In case you’re not good at math, that’s a total of 212
years of continuous marriage in our family.
Now, there’s a solid foundation for the grandkids to
build on. Wouldn’t
you agree?
How
have these people amassed these amazing numbers?
Maybe they were the lucky ones—you know, the ones who
never had any problems. Let’s
examine that:
One
set suffered seven miscarriages; one the death of their youngest
child at 12 years of age not to mention one spouse’s
deterioration into Alzheimer’s disease; one set had two children
diagnosed with cancer; one is now facing the cancer of one
partner; one moved far away from family in order to get started in
a business; one set had a child born three months early, spent two
full months in the hospital, and brought that child home happy and
healthy; and one has moved four times and had four kids in an
eight year span.
No,
“easy” doesn’t quite fit.
So,
what is their secret then? Having
lived around these people my whole life, I think there are many,
but here are a few that I’ve been able to tease out:
Their
relationships are founded on God’s love.
They trust God’s guidance in their lives and in the lives
of their family. They
hold fast to the trust that they place in one another, and they
respect the trust of the other person enough to behave so that
they don’t abuse the trust of their spouse.
Their priorities are:
God, each other, their children, themselves, family,
others. They believe
in the hope of tomorrow even through the storms of today.

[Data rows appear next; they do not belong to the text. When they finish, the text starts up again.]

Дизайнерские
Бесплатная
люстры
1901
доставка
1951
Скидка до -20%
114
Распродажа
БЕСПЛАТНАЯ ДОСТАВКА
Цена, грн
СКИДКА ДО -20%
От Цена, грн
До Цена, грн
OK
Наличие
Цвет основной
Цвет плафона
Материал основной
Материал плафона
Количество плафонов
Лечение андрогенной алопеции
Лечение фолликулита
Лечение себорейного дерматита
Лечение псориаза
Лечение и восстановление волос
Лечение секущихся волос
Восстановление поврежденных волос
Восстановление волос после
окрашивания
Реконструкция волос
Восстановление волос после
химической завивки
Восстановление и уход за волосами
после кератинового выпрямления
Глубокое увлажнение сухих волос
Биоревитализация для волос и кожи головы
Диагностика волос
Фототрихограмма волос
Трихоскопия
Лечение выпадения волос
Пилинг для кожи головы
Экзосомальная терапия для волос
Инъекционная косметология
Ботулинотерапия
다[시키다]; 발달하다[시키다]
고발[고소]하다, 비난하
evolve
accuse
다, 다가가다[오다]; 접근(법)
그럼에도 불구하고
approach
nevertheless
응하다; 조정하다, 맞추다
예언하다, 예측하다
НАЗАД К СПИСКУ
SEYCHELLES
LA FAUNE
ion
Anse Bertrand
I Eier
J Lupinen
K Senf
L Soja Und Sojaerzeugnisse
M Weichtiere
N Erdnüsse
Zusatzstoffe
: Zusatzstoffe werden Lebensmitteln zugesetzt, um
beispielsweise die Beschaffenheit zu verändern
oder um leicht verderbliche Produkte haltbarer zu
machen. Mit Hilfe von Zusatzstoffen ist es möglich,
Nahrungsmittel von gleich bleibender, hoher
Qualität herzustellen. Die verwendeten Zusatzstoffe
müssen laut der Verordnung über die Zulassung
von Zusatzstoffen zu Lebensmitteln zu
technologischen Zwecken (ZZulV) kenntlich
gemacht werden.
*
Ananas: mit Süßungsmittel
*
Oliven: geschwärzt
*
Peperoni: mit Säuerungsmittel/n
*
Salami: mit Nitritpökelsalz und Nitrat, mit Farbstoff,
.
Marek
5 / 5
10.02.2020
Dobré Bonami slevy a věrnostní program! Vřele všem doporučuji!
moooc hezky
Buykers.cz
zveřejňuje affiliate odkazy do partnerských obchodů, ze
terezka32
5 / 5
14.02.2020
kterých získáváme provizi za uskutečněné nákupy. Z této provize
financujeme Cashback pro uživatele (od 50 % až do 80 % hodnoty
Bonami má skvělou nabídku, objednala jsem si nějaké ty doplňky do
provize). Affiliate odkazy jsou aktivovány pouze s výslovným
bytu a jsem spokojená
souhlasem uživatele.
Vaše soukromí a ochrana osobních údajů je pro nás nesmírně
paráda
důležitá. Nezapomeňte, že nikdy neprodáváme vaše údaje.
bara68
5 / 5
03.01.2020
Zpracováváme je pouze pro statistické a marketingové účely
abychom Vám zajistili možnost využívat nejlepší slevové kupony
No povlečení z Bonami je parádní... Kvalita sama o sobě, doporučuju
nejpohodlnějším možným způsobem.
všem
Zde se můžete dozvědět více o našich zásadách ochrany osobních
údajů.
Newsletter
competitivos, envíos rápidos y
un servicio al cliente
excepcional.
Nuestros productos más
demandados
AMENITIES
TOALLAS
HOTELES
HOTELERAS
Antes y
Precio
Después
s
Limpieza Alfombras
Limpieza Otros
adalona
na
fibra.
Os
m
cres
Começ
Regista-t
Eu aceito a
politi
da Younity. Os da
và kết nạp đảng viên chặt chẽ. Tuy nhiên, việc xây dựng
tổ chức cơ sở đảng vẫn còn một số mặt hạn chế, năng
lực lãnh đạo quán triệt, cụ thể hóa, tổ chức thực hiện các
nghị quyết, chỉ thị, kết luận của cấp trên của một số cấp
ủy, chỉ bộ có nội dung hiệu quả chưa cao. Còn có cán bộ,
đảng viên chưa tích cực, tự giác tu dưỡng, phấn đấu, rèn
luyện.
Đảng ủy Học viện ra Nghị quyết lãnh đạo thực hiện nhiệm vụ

And when they said: “until
death do us part,” they meant exactly that.
The
rain descended and the floods came, and the winds blew, and burst
against that house; and yet it did not fall, for it had been
founded upon the rock.
--Matthew
7:25
That
was the gospel we chose to have read at our wedding, and the more
I think about it, the truer those words become for me.
As
an inspirational romance writer, these are the couples I have
grown up around, the couples I have watched, the couples who have
taught me how to be in a relationship and how to make not just a
marriage work but how to make a relationship work.
These are not people hanging on for the children’s sake.
They are people who truly love each other as much or more
now than they did when they got married.
No,
every day is not wine and roses, but they never bought into either
the myth that every day was supposed to be, nor the myth that once
you’re married, wine and roses is a thing of the past.
These are couples who cherish their relationship enough to
work on it and to trust its power to endure on a daily basis.
This is the kind of relationship I write about because in
truth this is the kind of relationship that I know.
I
wish everyone were so lucky, and yet I think of those couples now
married more than 60 years. Every
day of that 60 years they had a choice, and every day they chose
to cleave together, to trust God, and to find a way to make it
work. That’s a choice every single person now in a marriage
has—if they have the courage to choose that option.